* **Text under study**:
How to check record duplication before saving?

limatsao · April 11, 2008, 10:36pm

Hi, everyone,

I am a beginner in ruby programming and I have a minor question about
data checking, if someone who could give me a suggestion that would be
great.

The system needs to prevent a duplicated record happened in database,
the record is consisted of two fields which are column A and column B.
Supposing a record has been saved in database that the A=1, B=1.
Afterward, the same set of record can not be accepted again, for
example, record: A=1, B=2 and A=2, B=1 both are acceptable. In other
words, record: A=1, B=1 can not be saved in database.

So how to check and prevent a new record that has the same columns with
same values tend to be saved in database?

Frank

limatsao · April 11, 2008, 10:42pm

On Apr 11, 2008, at 3:36 PM, Frank T. wrote:

So how to check and prevent a new record that has the same columns
with
same values tend to be saved in database?

Try creating a unique database index that spans the two columns.

Regards

Dave

limatsao · April 11, 2008, 10:48pm

-----BEGIN PGP SIGNED MESSAGE-----
Hash: SHA1

Frank T. wrote:
| Hi, everyone,
|
| I am a beginner in ruby programming and I have a minor question about
| data checking, if someone who could give me a suggestion that would be
| great.
|
| The system needs to prevent a duplicated record happened in database,
| the record is consisted of two fields which are column A and column B.
| Supposing a record has been saved in database that the A=1, B=1.
| Afterward, the same set of record can not be accepted again, for
| example, record: A=1, B=2 and A=2, B=1 both are acceptable. In other
| words, record: A=1, B=1 can not be saved in database.
|
| So how to check and prevent a new record that has the same columns with
| same values tend to be saved in database?

Most database systems can handle that, be defining a UNIQUE constraint
on columns.

However, that means that A = 1 and B = 2 won’t work.

Different methods to access databases have different ways to handle
these kinds of collisions, or at least different ways to implement the
collision detection.

(For example, you can fetch all records, and check if they are already
set, but that is rather bad for memory consumption and speed, but might
be enough in your case.)

So, if you can tell us how you access your database (and what it is), we
can help you out much better.

Phillip G.
Twitter: twitter.com/cynicalryan

~ - You know you’ve been hacking too long when…
…your brain keeps hallucinating random “system error: collision with
stack heap” or “Guru Meditation Mode # Three billion and fifty-two,
press left button to continue” or even “This is not a DOS disk.” error
messages.

* **Record set**:
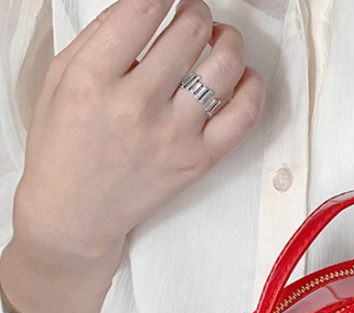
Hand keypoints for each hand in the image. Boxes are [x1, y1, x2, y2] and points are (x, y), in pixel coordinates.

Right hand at [12, 0, 265, 259]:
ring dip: (229, 40)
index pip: (143, 8)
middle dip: (196, 11)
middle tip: (193, 14)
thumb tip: (144, 3)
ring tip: (220, 38)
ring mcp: (174, 135)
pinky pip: (244, 116)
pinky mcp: (200, 160)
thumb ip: (100, 36)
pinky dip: (253, 87)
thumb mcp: (62, 79)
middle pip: (190, 31)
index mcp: (94, 78)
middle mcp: (137, 105)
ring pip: (224, 67)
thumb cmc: (65, 145)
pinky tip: (242, 76)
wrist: (76, 212)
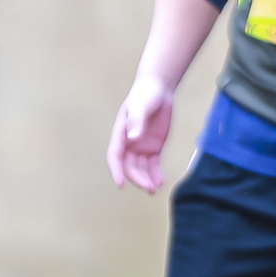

* **Problem set**:
A: In the forum thread on record duplication, reproduce the part that opens with the words containing "limatsao · April 11, 2008, 10:42pm" and closes with "the two columns.".
B: List every error message quoted in the closing joke of the thread on record duplication.

* **List of answers**:
A:
limatsao · April 11, 2008, 10:42pm

On Apr 11, 2008, at 3:36 PM, Frank T. wrote:

So how to check and prevent a new record that has the same columns
with
same values tend to be saved in database?

Try creating a unique database index that spans the two columns.

B:
system error: collision with stack heap
Guru Meditation Mode # Three billion and fifty-two, press left button to continue
This is not a DOS disk.